Inkjetdruck auf Backlit-Folie und Transparentpapier, Ölfarbe, schwarze MDF-Platte, Elektronik mit LEDs, 122 x 203 cm

Diese Arbeit besteht aus einer S/W-Fotoserie eines auf einen Grillspieß aufgespießten Grillhendls, das horizontal ein Mal um die eigene Achse (um jeweils 30°) gedreht wurde. Der Grillspieß als verbindendes Element ermöglicht es, sich zwölf verschiedene Grillhendl in drei Grillspießreihen in einem Grillgerät vorzustellen.

Fotografie

Sowohl die gewählte Kameraperspektive in der Normalsicht, als auch die Anzahl der Fotos und deren Anordnung in einem Raster ist eine Anlehnung an die um 1880 entstandenen Bewegungsstudien von Eadweard Muybridge. Ursprünglich wurden diese Bewegungsstudien für wissenschaftliche Zwecke hergestellt. Dementsprechend nüchtern können sie betrachtet werden.

Farbe

Die auf den Backlit-Folien aufgetragene Ölfarbe erfüllt verschiedene Funktionen: Zum einen entstehen dadurch Schablonen, sodass das Grillhendl hell beleuchtet wird und sich der Hintergrund verdunkelt. Zum anderen unterstreicht die gewählte Farbgebung die proletarische Charakteristik des Bildsujets. Denn ein ähnliches Orange findet sich unter anderem bei der Abfallwirtschaft (MA48), bei Baumärkten (OBI, Hornbach) oder als Rostschutzfarbe. Zudem kann auch der potentiell nationalistische Aspekt des Grillhendls (als traditionelle Speise bei Bierzeltfesten) angemerkt werden kann.

Bewegungsablauf

Mit Hilfe einer programmierten Steuerung kann jede Abbildung der Reihe nach und in einem bestimmten Zeitintervall mit den eingebauten LEDs beleuchtet werden.

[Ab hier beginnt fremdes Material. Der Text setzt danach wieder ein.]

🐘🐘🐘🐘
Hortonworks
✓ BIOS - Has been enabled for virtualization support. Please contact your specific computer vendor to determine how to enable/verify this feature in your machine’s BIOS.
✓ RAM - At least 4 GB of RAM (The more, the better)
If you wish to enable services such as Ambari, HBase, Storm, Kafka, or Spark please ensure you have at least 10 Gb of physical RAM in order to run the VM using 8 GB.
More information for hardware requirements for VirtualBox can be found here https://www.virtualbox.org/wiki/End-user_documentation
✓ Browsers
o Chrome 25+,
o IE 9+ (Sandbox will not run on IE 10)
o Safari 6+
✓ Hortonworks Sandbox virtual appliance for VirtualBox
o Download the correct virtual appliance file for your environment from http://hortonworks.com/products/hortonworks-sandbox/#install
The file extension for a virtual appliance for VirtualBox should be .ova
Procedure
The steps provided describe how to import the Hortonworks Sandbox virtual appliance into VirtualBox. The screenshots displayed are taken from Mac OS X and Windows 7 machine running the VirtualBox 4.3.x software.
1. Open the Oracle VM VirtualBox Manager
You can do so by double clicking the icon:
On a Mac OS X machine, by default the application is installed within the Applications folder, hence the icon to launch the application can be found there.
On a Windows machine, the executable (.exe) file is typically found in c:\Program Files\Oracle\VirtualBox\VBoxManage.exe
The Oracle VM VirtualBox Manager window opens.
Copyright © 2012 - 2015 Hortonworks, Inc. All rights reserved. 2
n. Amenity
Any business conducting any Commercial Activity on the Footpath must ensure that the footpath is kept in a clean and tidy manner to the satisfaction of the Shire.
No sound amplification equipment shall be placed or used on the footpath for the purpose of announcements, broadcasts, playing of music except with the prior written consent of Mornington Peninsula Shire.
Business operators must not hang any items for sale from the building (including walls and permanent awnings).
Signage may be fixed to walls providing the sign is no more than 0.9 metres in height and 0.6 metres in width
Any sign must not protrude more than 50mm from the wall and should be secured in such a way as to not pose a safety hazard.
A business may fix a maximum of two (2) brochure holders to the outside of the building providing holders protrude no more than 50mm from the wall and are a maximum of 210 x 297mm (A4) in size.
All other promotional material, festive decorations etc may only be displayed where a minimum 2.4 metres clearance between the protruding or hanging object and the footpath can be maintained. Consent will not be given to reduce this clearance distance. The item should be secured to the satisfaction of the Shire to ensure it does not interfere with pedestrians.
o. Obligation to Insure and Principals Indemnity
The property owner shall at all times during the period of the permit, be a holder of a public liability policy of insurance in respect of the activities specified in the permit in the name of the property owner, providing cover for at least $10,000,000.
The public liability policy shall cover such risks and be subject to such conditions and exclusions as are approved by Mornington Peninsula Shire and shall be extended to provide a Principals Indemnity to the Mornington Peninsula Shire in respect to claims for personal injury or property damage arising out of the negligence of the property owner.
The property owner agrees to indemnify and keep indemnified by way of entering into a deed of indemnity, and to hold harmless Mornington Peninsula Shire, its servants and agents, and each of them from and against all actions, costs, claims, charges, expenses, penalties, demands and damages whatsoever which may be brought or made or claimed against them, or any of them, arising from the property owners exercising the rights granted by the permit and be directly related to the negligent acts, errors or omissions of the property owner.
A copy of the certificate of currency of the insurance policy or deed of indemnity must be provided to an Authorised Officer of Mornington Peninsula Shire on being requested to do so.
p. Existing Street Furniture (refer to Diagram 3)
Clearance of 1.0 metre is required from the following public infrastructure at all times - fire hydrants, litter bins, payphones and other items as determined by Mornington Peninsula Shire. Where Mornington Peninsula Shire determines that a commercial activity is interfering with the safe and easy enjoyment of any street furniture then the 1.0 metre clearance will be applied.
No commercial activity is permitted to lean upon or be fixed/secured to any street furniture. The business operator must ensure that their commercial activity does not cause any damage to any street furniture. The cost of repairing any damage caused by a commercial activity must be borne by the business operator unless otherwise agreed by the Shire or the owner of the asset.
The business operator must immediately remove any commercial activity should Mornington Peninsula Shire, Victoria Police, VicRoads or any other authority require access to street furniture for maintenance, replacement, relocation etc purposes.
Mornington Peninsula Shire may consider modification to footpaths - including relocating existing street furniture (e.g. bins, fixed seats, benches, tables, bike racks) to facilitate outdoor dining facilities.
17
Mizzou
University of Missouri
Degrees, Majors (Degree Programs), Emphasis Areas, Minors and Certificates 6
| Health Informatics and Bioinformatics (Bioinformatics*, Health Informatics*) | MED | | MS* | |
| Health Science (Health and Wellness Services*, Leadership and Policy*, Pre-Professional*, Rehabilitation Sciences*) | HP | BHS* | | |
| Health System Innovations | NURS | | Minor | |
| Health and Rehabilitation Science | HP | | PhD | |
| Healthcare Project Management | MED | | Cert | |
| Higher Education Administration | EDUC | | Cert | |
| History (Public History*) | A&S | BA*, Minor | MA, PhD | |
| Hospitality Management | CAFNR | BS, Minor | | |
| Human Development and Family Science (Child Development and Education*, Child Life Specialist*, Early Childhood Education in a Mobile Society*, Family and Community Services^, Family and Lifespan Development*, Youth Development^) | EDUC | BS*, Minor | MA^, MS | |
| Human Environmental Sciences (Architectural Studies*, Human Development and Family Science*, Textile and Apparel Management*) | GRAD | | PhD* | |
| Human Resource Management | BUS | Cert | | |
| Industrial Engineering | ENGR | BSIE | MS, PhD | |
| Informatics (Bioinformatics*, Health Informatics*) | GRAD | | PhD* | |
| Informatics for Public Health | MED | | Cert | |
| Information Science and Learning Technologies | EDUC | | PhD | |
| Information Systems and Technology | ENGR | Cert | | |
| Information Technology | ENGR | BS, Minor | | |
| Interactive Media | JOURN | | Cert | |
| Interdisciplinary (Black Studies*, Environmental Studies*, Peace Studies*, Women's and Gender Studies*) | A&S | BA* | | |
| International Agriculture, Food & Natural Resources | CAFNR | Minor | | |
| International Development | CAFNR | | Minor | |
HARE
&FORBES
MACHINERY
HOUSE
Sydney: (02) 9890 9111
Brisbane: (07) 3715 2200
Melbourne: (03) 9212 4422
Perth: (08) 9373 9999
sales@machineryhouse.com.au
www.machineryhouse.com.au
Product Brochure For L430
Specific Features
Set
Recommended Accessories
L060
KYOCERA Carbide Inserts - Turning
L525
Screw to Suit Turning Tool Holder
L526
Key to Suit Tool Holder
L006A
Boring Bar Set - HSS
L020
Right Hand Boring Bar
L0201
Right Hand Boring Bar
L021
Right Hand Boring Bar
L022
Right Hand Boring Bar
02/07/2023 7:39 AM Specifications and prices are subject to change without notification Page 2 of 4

Um der Rotation des Grillhendls folgen zu können, erfordert es besondere Konzentration des Betrachters/der Betrachterin, da hier die Trägheit des menschlichen Auges nicht ausgenutzt wird, um Bewegung zu simulieren. Das gewählte Bildsujet eines sich langsam drehenden, toten Huhns (nature morte) führt den Zweck dieser Bewegungsstudie jedoch auf dadaistische Weise ad absurdum.

Beleuchtung

Aufgrund der Materialität des Lichts und des erhöhten Hell-Dunkel-Kontrasts wirken die Fotos des Grillhendls dreidimensionaler als sonst. Dieser Effekt entsteht, indem auf der Rückseite der Backlit-Folie ein zusätzlicher S/W–Ausdruck auf Transparentpapier angebracht wird und die Schatten des Grillhendls somit noch dunkler werden. Da sich die Helligkeit bis hin zum zwölften Leuchtkasten kontinuierlich erhöht, werden die Augen des Betrachters_der Betrachterin unmerklich überbelichtet, sodass die abrupte Abschaltung der LEDs eine kurze visuelle Störung verursacht.

Sehsinn des Huhns

Hühner können ein größeres Lichtspektrum wahrnehmen (RGB + UV-Licht und Schillerfarben) und auch das Auflösungsvermögen ihrer Augen ist mit bis zu 160 Hertz deutlich höher als bei Menschen. Das hat zur Folge, dass Hühner bei einer mit Wechselstrom betriebenen konventionellen Leuchtstoffröhre oder Glühlampe ununterbrochen einem stroboskopartigen Flackern ausgesetzt sind. Darüber hinaus sind sie bei einer Beleuchtung ohne UV-Anteil gezwungen, ihre Welt in den Komplementärfarben wahrzunehmen.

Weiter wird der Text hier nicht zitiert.